Malgré ces orientations prometteuses, des défis demeurent. La question de la création d’une monnaie nationale, évoquée pendant la campagne électorale, semble avoir été mise en suspens. « Contrairement à ce qu’ils avaient dit, ils s’inscrivent dans la zone franc CFA. Ils sont donc, dans une dynamique de réassurance envers les partenaires techniques et financiers », signale l’ex-journaliste du groupe Emedia Invest, Mame Abdou Gaye Casset.

Cette position pragmatique reflète la complexité des enjeux économiques et monétaires dans la région. Bassirou Diomaye Faye semble avoir choisi de privilégier la stabilité à court terme, tout en laissant ouverte la possibilité de réformes monétaires à plus long terme.

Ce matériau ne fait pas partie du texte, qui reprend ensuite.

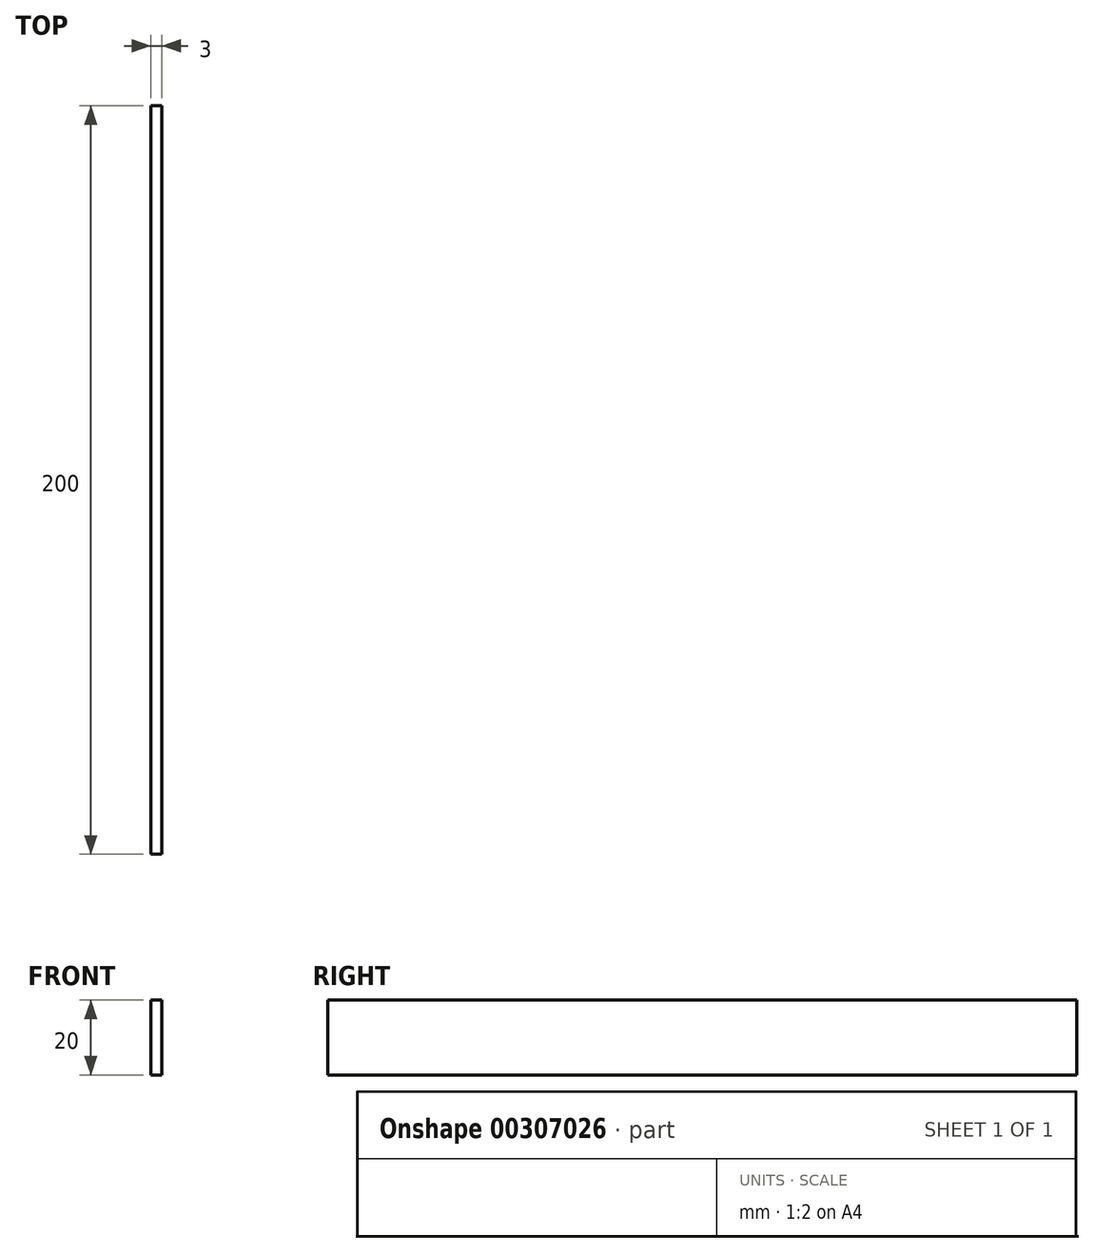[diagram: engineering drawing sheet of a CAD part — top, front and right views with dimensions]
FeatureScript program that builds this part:
annotation { "Feature Type Name" : "Feature", "Feature Type Description" : "" }
export const myFeature = defineFeature(function(context is Context, id is Id, definition is map)
    precondition{}
    {
        {
            var Q0;
            Q0=qCreatedBy(makeId("Front.planeOp"),FACE);
            var sketch = newSketch(context, id + "F0", { "sketchPlane" : qUnion([Q0])});
            skLineSegment(sketch, "E0.bottom", {"start": v(-0.2, 16.5) * mm, "end": v(2.8, 16.5) * mm});
            skLineSegment(sketch, "E0.top", {"start": v(-0.2, -3.5) * mm, "end": v(2.8, -3.5) * mm});
            skLineSegment(sketch, "E0.left", {"start": v(-0.2, 16.5) * mm, "end": v(-0.2, -3.5) * mm});
            skLineSegment(sketch, "E0.right", {"start": v(2.8, 16.5) * mm, "end": v(2.8, -3.5) * mm});
            skSolve(sketch);
        }
        {
            var Q0;
            Q0 = qSketchRegion(id + "F0", true);
            extrude(context, id + "F1", {"entities" : qUnion([Q0]), "depth" : 200 * mm});
        }
    });
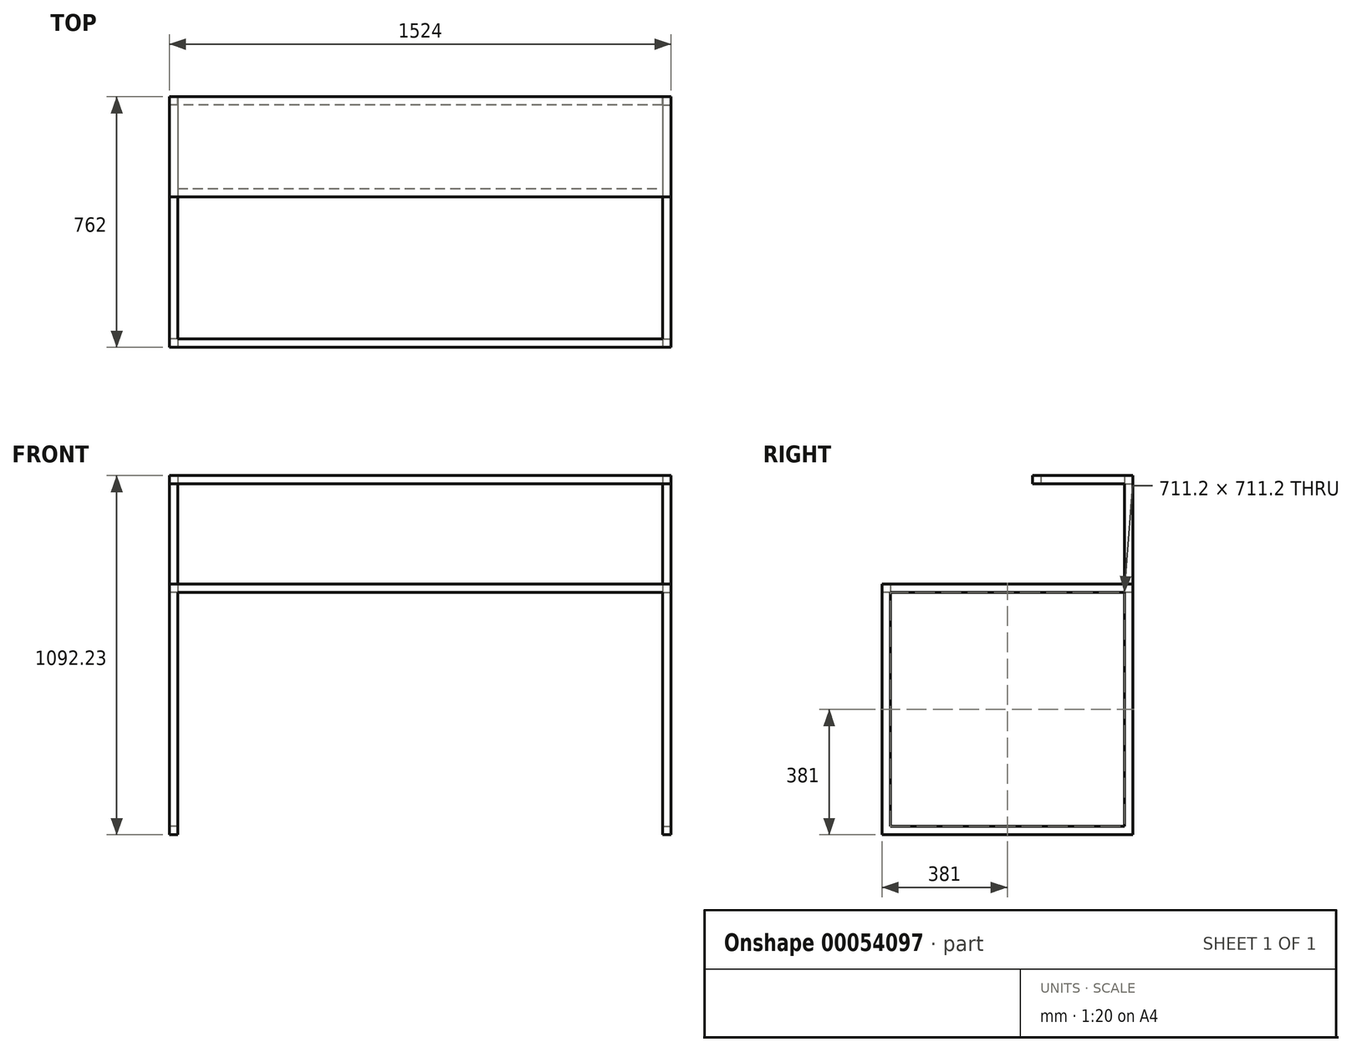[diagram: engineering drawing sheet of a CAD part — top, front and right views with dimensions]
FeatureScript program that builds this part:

La sécurité régionale reste aussi, une préoccupation majeure. Le Sénégal est, aujourd’hui, entouré par un cercle de feu. Il y a des complications majeures dans la sous-région et particulièrement au Sahel. Malgré cela, il continue d’être un pays paisible.

Le challenge pour les nouvelles autorités, qui souhaitent poser désormais « les fondations d’une nouvelle ère pour (le) pays » à travers le nouveau plan de référence « Sénégal 2050 », sera de maintenir cette stabilité tout en contribuant activement aux efforts de sécurité régionale.

Une autre préoccupation majeure sera de traduire les ambitions d’intégration régionale en réalisations concrètes. Cela nécessitera des investissements importants dans les infrastructures, l’harmonisation des réglementations et le renforcement des institutions régionales.